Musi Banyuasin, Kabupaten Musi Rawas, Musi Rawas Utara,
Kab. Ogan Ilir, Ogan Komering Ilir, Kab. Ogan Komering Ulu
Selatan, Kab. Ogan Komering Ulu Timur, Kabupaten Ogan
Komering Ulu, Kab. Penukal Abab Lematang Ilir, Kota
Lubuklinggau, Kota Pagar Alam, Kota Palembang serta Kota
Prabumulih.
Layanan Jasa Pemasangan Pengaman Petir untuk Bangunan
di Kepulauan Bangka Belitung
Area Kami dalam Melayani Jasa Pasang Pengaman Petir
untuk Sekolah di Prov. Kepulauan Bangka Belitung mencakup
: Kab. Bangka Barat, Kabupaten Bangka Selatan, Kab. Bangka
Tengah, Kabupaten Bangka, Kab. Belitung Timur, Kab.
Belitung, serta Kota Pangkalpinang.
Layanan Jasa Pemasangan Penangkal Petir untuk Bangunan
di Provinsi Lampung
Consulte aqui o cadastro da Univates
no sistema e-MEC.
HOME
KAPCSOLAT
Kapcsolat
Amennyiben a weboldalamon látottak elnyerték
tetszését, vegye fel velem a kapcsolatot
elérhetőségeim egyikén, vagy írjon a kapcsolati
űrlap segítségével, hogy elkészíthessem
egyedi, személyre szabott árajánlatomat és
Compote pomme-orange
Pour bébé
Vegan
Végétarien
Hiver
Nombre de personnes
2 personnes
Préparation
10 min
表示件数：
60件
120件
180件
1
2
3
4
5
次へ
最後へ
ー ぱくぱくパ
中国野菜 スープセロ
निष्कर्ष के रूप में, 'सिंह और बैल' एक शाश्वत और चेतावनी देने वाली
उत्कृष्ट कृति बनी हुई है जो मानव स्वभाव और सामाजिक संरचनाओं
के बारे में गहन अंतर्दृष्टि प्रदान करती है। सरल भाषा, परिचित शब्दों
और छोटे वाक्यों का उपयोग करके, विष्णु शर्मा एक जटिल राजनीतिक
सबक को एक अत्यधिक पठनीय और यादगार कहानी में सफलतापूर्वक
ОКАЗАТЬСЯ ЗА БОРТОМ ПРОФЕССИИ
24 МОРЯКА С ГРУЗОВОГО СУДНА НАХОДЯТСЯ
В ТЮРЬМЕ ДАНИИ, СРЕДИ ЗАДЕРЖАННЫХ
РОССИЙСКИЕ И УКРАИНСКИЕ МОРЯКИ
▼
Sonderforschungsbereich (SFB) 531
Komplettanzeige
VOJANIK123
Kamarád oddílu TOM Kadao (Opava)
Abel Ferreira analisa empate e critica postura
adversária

Directive
Please rewrite all the entries above with every "Kota" renamed to "City", keeping everything else as it is.

Written solution
Musi Banyuasin, Kabupaten Musi Rawas, Musi Rawas Utara,
Kab. Ogan Ilir, Ogan Komering Ilir, Kab. Ogan Komering Ulu
Selatan, Kab. Ogan Komering Ulu Timur, Kabupaten Ogan
Komering Ulu, Kab. Penukal Abab Lematang Ilir, City
Lubuklinggau, City Pagar Alam, City Palembang serta City
Prabumulih.
Layanan Jasa Pemasangan Pengaman Petir untuk Bangunan
di Kepulauan Bangka Belitung
Area Kami dalam Melayani Jasa Pasang Pengaman Petir
untuk Sekolah di Prov. Kepulauan Bangka Belitung mencakup
: Kab. Bangka Barat, Kabupaten Bangka Selatan, Kab. Bangka
Tengah, Kabupaten Bangka, Kab. Belitung Timur, Kab.
Belitung, serta City Pangkalpinang.
Layanan Jasa Pemasangan Penangkal Petir untuk Bangunan
di Provinsi Lampung
Consulte aqui o cadastro da Univates
no sistema e-MEC.
HOME
KAPCSOLAT
Kapcsolat
Amennyiben a weboldalamon látottak elnyerték
tetszését, vegye fel velem a kapcsolatot
elérhetőségeim egyikén, vagy írjon a kapcsolati
űrlap segítségével, hogy elkészíthessem
egyedi, személyre szabott árajánlatomat és
Compote pomme-orange
Pour bébé
Vegan
Végétarien
Hiver
Nombre de personnes
2 personnes
Préparation
10 min
表示件数：
60件
120件
180件
1
2
3
4
5
次へ
最後へ
ー ぱくぱくパ
中国野菜 スープセロ
निष्कर्ष के रूप में, 'सिंह और बैल' एक शाश्वत और चेतावनी देने वाली
उत्कृष्ट कृति बनी हुई है जो मानव स्वभाव और सामाजिक संरचनाओं
के बारे में गहन अंतर्दृष्टि प्रदान करती है। सरल भाषा, परिचित शब्दों
और छोटे वाक्यों का उपयोग करके, विष्णु शर्मा एक जटिल राजनीतिक
सबक को एक अत्यधिक पठनीय और यादगार कहानी में सफलतापूर्वक
ОКАЗАТЬСЯ ЗА БОРТОМ ПРОФЕССИИ
24 МОРЯКА С ГРУЗОВОГО СУДНА НАХОДЯТСЯ
В ТЮРЬМЕ ДАНИИ, СРЕДИ ЗАДЕРЖАННЫХ
РОССИЙСКИЕ И УКРАИНСКИЕ МОРЯКИ
▼
Sonderforschungsbereich (SFB) 531
Komplettanzeige
VOJANIK123
Kamarád oddílu TOM Kadao (Opava)
Abel Ferreira analisa empate e critica postura
adversária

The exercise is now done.